Institute of Structural & Molecular Biology, Research Department of Structural & Molecular Biology, Division of Biosciences, University College London, London, WC1E 6BT, United Kingdom.
J Chem Theory Comput. 2020 Apr 14;16(4):2814-2824. doi: 10.1021/acs.jctc.9b01136. Epub 2020 Mar 9.
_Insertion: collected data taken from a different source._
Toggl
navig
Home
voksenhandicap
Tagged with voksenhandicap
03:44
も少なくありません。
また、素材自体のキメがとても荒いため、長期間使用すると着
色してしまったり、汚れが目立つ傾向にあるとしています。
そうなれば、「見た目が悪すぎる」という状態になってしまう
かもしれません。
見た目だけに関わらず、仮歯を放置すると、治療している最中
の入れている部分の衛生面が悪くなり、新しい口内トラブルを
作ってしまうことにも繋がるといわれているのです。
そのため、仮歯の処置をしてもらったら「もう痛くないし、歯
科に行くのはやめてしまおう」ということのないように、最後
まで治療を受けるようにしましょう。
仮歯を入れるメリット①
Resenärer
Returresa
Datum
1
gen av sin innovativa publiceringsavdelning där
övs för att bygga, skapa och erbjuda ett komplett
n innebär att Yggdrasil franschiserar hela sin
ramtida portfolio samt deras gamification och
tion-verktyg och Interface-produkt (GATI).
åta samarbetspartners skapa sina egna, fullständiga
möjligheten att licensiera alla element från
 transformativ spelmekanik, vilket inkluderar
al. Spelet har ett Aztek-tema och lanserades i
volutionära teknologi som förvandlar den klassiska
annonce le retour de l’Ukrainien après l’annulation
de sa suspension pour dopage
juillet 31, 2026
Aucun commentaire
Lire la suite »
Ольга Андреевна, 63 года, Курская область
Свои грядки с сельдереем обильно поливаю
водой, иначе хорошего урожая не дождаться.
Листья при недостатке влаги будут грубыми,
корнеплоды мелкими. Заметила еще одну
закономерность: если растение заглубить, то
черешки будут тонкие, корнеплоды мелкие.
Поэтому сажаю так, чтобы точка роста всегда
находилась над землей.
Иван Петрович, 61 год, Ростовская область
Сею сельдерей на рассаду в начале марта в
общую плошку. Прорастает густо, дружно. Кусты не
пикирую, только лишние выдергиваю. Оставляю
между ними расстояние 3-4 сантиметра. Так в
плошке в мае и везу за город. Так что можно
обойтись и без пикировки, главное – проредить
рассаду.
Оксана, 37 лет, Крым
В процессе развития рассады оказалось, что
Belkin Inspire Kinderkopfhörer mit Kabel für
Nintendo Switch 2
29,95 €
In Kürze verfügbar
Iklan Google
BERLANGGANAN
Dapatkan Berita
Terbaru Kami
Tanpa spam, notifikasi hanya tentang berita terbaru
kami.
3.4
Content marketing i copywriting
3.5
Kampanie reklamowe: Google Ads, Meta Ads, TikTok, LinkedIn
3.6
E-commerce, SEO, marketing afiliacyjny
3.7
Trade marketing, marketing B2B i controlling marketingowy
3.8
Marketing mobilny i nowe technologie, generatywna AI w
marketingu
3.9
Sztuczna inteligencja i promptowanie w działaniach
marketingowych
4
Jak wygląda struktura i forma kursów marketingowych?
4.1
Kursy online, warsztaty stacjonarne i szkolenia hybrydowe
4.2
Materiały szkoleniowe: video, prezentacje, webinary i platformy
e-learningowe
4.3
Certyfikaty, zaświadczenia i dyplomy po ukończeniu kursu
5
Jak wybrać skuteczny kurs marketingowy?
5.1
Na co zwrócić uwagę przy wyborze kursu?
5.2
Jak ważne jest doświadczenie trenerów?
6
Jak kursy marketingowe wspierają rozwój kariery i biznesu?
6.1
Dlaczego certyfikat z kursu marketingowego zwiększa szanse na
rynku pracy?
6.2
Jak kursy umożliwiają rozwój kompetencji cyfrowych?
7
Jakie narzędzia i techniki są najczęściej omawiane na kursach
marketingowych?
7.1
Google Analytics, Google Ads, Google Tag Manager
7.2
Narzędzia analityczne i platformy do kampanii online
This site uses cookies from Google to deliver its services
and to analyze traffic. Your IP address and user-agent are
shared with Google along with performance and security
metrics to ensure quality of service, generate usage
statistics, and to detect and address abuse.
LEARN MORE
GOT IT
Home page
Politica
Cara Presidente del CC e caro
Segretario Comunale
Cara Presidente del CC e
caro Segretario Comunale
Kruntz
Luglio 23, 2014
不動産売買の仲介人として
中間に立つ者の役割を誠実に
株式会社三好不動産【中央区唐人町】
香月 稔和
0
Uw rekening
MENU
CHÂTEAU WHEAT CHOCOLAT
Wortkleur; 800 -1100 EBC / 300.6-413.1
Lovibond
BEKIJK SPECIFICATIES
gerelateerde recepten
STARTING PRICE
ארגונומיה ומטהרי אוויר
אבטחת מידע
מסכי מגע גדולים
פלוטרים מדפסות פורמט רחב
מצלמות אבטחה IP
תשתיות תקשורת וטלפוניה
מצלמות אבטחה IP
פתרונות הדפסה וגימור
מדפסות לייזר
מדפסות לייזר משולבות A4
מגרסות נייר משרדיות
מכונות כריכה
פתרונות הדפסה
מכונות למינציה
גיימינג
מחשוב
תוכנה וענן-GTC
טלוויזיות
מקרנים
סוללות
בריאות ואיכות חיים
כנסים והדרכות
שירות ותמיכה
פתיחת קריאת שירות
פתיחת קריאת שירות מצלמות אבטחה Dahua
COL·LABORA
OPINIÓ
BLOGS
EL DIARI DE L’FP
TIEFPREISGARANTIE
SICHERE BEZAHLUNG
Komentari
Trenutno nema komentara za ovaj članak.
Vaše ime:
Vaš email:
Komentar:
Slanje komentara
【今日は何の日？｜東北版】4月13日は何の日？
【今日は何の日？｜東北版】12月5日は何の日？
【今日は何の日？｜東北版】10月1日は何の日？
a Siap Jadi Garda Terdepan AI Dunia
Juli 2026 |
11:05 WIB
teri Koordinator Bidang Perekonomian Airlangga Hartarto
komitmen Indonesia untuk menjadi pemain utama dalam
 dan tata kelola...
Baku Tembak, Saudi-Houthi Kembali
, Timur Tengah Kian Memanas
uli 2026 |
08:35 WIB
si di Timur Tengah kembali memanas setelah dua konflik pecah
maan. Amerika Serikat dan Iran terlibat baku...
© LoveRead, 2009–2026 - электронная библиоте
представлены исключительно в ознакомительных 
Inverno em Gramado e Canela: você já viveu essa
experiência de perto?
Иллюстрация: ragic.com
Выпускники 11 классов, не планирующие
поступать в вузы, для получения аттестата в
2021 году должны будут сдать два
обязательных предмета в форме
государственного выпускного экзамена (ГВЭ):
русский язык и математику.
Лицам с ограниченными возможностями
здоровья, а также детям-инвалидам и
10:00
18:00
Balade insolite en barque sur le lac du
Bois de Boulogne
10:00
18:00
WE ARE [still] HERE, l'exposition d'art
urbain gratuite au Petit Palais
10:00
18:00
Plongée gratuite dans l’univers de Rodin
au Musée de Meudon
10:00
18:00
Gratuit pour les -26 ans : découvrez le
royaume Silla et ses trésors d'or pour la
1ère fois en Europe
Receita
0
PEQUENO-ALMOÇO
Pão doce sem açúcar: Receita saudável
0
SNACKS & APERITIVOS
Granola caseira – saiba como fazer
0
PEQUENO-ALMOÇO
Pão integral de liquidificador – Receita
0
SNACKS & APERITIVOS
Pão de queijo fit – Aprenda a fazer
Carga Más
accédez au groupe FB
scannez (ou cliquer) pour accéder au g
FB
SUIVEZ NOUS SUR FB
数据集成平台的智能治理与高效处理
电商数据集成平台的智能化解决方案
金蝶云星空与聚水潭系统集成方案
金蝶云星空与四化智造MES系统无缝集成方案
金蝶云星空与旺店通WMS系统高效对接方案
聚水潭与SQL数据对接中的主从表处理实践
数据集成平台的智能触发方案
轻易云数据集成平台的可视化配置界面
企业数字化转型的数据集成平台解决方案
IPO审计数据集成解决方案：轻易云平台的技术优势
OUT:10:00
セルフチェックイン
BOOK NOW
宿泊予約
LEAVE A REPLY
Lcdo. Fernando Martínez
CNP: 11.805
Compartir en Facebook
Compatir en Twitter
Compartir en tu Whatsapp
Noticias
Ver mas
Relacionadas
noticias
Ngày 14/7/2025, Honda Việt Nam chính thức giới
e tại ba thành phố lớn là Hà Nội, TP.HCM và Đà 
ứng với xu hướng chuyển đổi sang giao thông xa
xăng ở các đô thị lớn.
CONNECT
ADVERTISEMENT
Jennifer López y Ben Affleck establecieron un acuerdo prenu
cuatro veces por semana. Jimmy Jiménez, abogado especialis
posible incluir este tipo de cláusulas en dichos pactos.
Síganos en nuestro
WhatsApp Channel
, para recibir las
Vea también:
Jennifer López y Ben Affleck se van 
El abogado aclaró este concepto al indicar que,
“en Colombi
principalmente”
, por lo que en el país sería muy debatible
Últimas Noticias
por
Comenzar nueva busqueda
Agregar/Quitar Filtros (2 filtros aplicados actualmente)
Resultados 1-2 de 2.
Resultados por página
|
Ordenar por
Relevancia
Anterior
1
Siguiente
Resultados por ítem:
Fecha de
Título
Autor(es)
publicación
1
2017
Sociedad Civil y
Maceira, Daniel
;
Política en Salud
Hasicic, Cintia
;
G-protein coupled receptors (GPCRs) are the largest superfamily of membrane proteins, regulating almost every aspect of cellular activity and serving as key targets for drug discovery. We have identified an accurate and reliable computational method to characterize the strength and chemical nature of the interhelical interactions between the residues of transmembrane (TM) domains during different receptor activation states, something that cannot be characterized solely by visual inspection of structural information. Using the fragment molecular orbital (FMO) quantum mechanics method to analyze 35 crystal structures representing different branches of the class A GPCR family, we have identified 69 topologically equivalent TM residues that form a consensus network of 51 inter-TM interactions, providing novel results that are consistent with and help to rationalize experimental data. This discovery establishes a comprehensive picture of how defined molecular forces govern specific interhelical interactions which, in turn, support the structural stability, ligand binding, and activation of GPCRs.
G 蛋白偶联受体(GPCRs)是最大的膜蛋白超家族,调节细胞活动的几乎各个方面,并作为药物发现的关键靶点。我们已经确定了一种准确可靠的计算方法,用于描述跨膜(TM)结构域残基之间的螺旋间相互作用的强度和化学性质,而这仅凭对结构信息的直观检查是无法确定的。使用片段分子轨道(FMO)量子力学方法分析了代表 A 类 GPCR 家族不同分支的 35 个晶体结构,我们确定了 69 个拓扑等效的 TM 残基,形成了 51 个跨 TM 相互作用的共识网络,提供了与实验数据一致并有助于合理化的新结果。这一发现建立了一个全面的图景,说明特定的分子力如何控制特定的螺旋间相互作用,而这些相互作用反过来又支持 GPCR 的结构稳定性、配体结合和激活。